Explore the material>
A. In the blog post on Red Cliffs, whom did Aurelian force to surrender at the first Battle of Chalons?
B. Transcribe the blog post on Red Cliffs between "Yet, its European" and "China ever did.", inclusive.
C. Go on with the blog post on Red Cliffs, starting right after its final sentence.

Selected extract>
┌────────

Thursday, May 28, 2009

Red Cliffs and collapse

Not so long ago, I went with my girlfriend to watch "Red Cliffs". She was somewhat disturbed by the main characters' over the top fighting style – even though it was rather tame by Chinese standards – but what surprised her was that the film was based upon historical events. In 208 AD, the combined forces of the southern warlords Liu Bei and Sun Quan defeated the numerically superior army of Cao Cao, making sure that China would remain divided into three distinct polities for the next sixty years. It was an event of tremendous importance in the history of China, and therefore of the world, and it is only because of the ethnocentrism of the French educational system so few people know about it.

Yet, its European counterpart, the Battle of Chalons, is still less known. I am not talking, of course of the second Battle of Chalons, where Aetius and his hodgepodge romano-germanic army defeated Attila's no less hodgepodge germano-hunnic army, but of the first one, where Aurelian forced the surrender of the last Gallic emperor Tetricus the First, ensuring the Roman Empire will remain united... and collapse far more completely than China ever did.

└────────

Stored data>
┌────────

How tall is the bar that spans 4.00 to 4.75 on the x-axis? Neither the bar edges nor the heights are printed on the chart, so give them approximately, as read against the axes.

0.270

└────────
┌────────

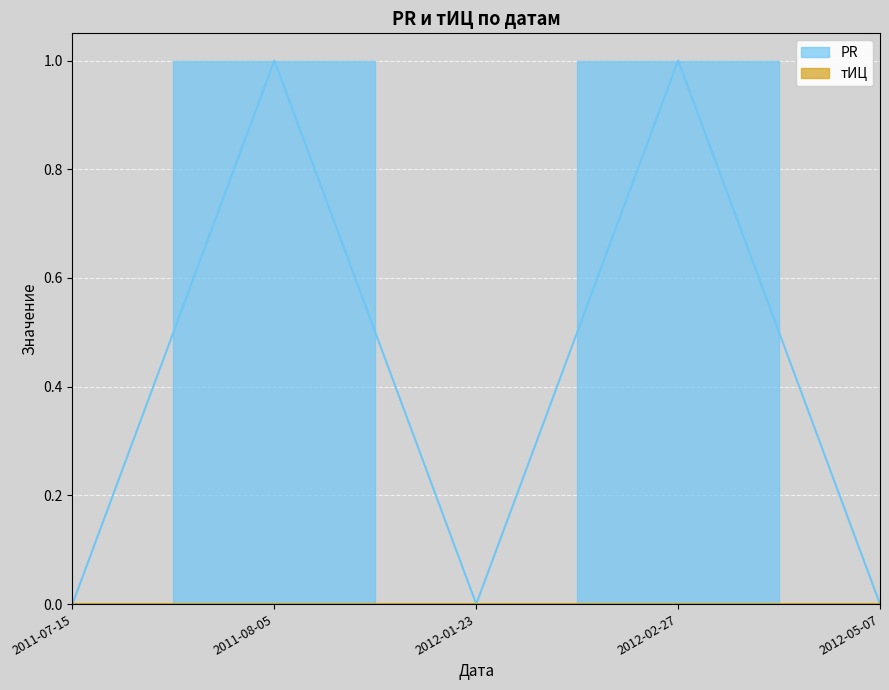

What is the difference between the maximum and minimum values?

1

└────────

Expected outputs>
A. Tetricus the First, the last Gallic emperor.

B.
Yet, its European counterpart, the Battle of Chalons, is still less known. I am not talking, of course of the second Battle of Chalons, where Aetius and his hodgepodge romano-germanic army defeated Attila's no less hodgepodge germano-hunnic army, but of the first one, where Aurelian forced the surrender of the last Gallic emperor Tetricus the First, ensuring the Roman Empire will remain united... and collapse far more completely than China ever did.

C.
That is where those ancient battles matter for us, men of the twenty-first century, at the eve of a collapse quite similar to the one which befell the Roman and the Han Empires.

Societal collapse nearly always translates into political disintegration. It is a normal consequence of the way complex society works. Whenever a polity increases in size, the percentage of its resource base it has to devote to its internal functioning increases as well. As long as the increase in productivity or gross resource base makes up for it, all goes well, but the law of decreasing returns means that at some point the polity is caught between rising costs and stagnating income. Its net resource base, the one it can mobilize to face an emergency shrinks and it slowly loses the control of its territory. It can then be taken over by foreign invaders, or disintegrate as warlords or local governments seize effective control of the territory. The net result is always the same : a large polity, endowed with large potential resource it can no longer mobilize is replaced by smaller polities, with a smaller resource base but a better mobilization capacity.

That is what happened in the third century AD in both China and Europe and the outcome of this crisis is quite edifying. It was what John Michael Greer calls a maintenance crisis, a temporary, self-limiting, overshoot and it remained so in China. Cao Cao, the northern warlord failed to reunify the Han Empire, and the one Chinese Empire was replaced by three, leaner and more efficient, kingdoms which laid the foundations for the Jin dynasty.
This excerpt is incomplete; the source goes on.